▶ **YOUR GOAL**
Please repeat everything from the line containing "pose: elev=67.4 azim=246.7" down to the line containing "Dot at: (268, 373)".

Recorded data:
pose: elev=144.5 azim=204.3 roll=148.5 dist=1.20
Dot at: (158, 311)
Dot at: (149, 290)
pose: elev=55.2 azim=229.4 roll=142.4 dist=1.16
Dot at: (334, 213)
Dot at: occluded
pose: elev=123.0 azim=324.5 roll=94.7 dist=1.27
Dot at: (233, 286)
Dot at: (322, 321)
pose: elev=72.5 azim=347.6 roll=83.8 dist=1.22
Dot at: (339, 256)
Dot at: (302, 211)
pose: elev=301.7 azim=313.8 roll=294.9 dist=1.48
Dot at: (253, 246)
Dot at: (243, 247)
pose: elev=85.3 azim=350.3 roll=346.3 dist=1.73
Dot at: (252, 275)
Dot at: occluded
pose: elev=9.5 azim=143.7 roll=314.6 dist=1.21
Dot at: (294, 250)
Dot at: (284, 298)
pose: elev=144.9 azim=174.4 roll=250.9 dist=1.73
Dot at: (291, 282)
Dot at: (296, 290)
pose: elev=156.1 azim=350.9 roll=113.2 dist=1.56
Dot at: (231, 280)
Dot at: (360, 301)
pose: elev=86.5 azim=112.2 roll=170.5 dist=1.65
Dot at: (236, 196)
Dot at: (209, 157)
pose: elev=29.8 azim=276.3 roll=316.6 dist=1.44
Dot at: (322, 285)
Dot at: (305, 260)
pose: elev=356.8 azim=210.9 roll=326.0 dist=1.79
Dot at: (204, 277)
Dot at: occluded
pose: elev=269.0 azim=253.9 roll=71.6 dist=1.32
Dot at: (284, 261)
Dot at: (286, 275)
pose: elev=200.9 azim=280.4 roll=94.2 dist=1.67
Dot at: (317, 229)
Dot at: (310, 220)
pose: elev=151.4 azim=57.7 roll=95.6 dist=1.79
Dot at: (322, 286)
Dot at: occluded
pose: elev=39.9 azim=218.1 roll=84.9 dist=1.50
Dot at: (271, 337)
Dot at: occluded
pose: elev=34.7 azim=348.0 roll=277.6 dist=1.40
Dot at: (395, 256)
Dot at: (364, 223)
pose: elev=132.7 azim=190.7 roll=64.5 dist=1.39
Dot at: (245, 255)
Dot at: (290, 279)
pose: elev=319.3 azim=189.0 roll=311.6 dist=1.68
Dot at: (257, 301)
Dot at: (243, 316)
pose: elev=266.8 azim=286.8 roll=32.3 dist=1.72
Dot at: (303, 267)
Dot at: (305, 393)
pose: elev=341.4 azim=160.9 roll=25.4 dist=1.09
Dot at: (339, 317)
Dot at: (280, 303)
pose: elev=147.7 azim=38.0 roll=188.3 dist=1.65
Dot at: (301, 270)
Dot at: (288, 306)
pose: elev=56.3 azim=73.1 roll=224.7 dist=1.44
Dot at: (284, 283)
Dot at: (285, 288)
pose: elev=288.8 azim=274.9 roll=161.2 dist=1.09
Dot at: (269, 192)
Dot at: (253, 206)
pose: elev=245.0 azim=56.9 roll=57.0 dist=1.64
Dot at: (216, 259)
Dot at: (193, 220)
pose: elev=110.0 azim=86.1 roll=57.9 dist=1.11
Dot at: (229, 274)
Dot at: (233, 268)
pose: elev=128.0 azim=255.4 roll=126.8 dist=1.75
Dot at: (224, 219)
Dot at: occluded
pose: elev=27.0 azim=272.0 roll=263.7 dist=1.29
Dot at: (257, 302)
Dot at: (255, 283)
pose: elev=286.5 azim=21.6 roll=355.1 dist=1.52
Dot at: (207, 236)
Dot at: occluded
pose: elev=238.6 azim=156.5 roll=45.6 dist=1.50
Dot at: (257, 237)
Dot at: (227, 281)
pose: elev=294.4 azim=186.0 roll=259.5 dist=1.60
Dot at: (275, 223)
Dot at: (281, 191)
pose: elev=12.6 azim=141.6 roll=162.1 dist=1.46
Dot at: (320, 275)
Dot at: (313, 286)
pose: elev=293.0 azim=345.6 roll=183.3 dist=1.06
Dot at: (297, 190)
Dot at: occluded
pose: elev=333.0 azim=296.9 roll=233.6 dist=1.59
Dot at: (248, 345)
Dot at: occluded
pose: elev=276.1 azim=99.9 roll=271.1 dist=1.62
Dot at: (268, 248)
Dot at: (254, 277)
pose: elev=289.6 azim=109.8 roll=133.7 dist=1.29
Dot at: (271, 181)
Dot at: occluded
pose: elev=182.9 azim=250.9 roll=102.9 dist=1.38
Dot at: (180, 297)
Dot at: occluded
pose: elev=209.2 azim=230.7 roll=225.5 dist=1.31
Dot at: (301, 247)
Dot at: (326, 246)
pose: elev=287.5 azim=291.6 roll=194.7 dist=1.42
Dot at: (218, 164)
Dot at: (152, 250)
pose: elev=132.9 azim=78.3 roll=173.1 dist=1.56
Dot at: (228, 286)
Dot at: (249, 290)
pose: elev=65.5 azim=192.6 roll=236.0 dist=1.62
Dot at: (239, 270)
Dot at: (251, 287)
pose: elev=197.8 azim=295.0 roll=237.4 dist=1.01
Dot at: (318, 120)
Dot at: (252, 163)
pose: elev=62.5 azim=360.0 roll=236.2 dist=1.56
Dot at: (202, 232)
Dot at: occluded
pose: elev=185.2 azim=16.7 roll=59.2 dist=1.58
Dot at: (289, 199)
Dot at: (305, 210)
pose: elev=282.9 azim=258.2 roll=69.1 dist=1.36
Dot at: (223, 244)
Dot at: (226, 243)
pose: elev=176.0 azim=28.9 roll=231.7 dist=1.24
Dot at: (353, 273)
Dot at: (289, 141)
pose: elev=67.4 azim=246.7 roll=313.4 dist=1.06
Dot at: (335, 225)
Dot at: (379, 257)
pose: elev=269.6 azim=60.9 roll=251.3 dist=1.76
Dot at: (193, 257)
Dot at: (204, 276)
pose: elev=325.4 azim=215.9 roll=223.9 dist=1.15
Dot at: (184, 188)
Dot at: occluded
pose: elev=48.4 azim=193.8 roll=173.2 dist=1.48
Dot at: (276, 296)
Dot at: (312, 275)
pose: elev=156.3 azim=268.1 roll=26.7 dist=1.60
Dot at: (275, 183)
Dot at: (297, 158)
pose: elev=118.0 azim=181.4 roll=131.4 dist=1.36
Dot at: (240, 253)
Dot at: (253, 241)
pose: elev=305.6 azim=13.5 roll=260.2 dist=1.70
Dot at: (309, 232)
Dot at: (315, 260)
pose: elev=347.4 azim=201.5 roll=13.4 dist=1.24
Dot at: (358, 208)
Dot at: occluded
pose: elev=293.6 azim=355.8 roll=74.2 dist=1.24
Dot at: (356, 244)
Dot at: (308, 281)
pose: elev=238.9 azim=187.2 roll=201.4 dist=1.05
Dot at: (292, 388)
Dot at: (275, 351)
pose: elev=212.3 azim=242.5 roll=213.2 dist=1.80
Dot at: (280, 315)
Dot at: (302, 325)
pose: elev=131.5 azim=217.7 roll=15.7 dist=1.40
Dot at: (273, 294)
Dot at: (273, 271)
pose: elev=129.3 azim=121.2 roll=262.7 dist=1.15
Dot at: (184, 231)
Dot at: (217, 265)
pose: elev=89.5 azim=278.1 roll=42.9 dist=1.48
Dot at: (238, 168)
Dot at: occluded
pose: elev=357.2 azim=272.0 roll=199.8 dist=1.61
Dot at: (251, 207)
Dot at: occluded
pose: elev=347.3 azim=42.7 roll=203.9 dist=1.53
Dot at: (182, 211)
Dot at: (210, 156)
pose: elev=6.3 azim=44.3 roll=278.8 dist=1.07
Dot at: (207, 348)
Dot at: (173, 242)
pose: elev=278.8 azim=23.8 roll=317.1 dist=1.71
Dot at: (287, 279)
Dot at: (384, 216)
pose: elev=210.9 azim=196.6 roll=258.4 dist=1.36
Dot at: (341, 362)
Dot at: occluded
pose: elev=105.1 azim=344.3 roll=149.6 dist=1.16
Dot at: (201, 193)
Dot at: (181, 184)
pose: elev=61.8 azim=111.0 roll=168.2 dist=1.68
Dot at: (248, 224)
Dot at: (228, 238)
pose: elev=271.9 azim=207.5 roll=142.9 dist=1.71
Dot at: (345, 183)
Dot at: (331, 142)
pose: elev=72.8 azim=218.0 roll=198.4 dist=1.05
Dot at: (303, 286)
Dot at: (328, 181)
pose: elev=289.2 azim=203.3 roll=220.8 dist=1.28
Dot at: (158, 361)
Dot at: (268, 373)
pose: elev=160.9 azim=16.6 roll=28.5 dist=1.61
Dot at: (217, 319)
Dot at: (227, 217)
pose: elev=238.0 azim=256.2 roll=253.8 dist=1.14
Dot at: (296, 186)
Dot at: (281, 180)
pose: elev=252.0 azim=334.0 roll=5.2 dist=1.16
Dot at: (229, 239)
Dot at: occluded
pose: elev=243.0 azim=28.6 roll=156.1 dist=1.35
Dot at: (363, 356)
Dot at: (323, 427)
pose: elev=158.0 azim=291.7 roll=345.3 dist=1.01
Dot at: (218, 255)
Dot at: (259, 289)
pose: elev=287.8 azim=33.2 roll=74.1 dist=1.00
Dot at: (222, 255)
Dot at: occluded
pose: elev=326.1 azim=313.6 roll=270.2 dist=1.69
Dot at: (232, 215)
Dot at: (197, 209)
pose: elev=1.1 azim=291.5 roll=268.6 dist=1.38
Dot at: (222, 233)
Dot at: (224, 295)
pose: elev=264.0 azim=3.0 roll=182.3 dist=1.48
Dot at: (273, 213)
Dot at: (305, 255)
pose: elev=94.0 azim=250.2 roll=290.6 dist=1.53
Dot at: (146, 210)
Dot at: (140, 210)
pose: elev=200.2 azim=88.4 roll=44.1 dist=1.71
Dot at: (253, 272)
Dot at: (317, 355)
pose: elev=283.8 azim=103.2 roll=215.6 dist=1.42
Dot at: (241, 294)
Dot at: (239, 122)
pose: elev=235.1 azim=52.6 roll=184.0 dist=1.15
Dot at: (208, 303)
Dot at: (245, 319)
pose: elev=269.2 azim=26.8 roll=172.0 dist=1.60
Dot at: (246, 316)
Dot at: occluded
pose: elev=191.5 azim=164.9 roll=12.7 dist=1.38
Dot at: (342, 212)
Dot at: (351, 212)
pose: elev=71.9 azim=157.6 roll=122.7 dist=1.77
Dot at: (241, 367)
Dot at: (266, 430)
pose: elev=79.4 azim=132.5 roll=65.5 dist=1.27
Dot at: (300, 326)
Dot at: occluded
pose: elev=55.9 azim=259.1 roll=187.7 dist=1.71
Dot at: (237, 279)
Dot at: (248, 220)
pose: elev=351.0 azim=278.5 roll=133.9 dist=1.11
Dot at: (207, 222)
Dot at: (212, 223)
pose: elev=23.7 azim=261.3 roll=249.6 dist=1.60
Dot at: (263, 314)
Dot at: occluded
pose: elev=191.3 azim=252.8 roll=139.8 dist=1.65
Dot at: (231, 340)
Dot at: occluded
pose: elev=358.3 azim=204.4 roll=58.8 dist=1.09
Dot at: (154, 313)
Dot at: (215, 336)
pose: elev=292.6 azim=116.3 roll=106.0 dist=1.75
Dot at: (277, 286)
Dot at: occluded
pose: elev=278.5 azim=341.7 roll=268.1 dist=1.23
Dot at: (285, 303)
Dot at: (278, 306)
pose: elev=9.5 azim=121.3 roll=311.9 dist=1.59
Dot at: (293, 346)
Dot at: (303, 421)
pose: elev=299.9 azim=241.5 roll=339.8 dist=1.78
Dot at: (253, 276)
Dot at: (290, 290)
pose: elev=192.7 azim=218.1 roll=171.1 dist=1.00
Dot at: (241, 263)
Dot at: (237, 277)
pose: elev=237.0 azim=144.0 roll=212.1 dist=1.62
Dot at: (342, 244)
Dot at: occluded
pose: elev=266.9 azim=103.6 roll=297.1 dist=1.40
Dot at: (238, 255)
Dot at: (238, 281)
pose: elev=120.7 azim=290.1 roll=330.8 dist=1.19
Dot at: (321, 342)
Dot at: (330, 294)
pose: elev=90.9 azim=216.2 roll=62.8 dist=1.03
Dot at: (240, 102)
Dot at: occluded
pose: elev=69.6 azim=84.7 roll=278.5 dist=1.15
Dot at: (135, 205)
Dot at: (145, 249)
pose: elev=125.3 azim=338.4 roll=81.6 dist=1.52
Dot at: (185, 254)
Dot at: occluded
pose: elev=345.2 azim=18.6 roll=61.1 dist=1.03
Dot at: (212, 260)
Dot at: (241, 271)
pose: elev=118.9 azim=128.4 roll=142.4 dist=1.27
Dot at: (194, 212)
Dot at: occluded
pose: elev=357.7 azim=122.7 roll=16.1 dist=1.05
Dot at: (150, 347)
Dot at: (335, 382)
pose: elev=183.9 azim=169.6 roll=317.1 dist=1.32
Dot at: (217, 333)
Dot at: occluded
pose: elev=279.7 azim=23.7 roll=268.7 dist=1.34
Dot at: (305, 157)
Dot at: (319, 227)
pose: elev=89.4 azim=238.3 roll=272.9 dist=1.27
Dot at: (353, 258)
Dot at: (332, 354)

▶ **TASK RESPONSE**
pose: elev=67.4 azim=246.7 roll=313.4 dist=1.06
Dot at: (335, 225)
Dot at: (379, 257)
pose: elev=269.6 azim=60.9 roll=251.3 dist=1.76
Dot at: (193, 257)
Dot at: (204, 276)
pose: elev=325.4 azim=215.9 roll=223.9 dist=1.15
Dot at: (184, 188)
Dot at: occluded
pose: elev=48.4 azim=193.8 roll=173.2 dist=1.48
Dot at: (276, 296)
Dot at: (312, 275)
pose: elev=156.3 azim=268.1 roll=26.7 dist=1.60
Dot at: (275, 183)
Dot at: (297, 158)
pose: elev=118.0 azim=181.4 roll=131.4 dist=1.36
Dot at: (240, 253)
Dot at: (253, 241)
pose: elev=305.6 azim=13.5 roll=260.2 dist=1.70
Dot at: (309, 232)
Dot at: (315, 260)
pose: elev=347.4 azim=201.5 roll=13.4 dist=1.24
Dot at: (358, 208)
Dot at: occluded
pose: elev=293.6 azim=355.8 roll=74.2 dist=1.24
Dot at: (356, 244)
Dot at: (308, 281)
pose: elev=238.9 azim=187.2 roll=201.4 dist=1.05
Dot at: (292, 388)
Dot at: (275, 351)
pose: elev=212.3 azim=242.5 roll=213.2 dist=1.80
Dot at: (280, 315)
Dot at: (302, 325)
pose: elev=131.5 azim=217.7 roll=15.7 dist=1.40
Dot at: (273, 294)
Dot at: (273, 271)
pose: elev=129.3 azim=121.2 roll=262.7 dist=1.15
Dot at: (184, 231)
Dot at: (217, 265)
pose: elev=89.5 azim=278.1 roll=42.9 dist=1.48
Dot at: (238, 168)
Dot at: occluded
pose: elev=357.2 azim=272.0 roll=199.8 dist=1.61
Dot at: (251, 207)
Dot at: occluded
pose: elev=347.3 azim=42.7 roll=203.9 dist=1.53
Dot at: (182, 211)
Dot at: (210, 156)
pose: elev=6.3 azim=44.3 roll=278.8 dist=1.07
Dot at: (207, 348)
Dot at: (173, 242)
pose: elev=278.8 azim=23.8 roll=317.1 dist=1.71
Dot at: (287, 279)
Dot at: (384, 216)
pose: elev=210.9 azim=196.6 roll=258.4 dist=1.36
Dot at: (341, 362)
Dot at: occluded
pose: elev=105.1 azim=344.3 roll=149.6 dist=1.16
Dot at: (201, 193)
Dot at: (181, 184)
pose: elev=61.8 azim=111.0 roll=168.2 dist=1.68
Dot at: (248, 224)
Dot at: (228, 238)
pose: elev=271.9 azim=207.5 roll=142.9 dist=1.71
Dot at: (345, 183)
Dot at: (331, 142)
pose: elev=72.8 azim=218.0 roll=198.4 dist=1.05
Dot at: (303, 286)
Dot at: (328, 181)
pose: elev=289.2 azim=203.3 roll=220.8 dist=1.28
Dot at: (158, 361)
Dot at: (268, 373)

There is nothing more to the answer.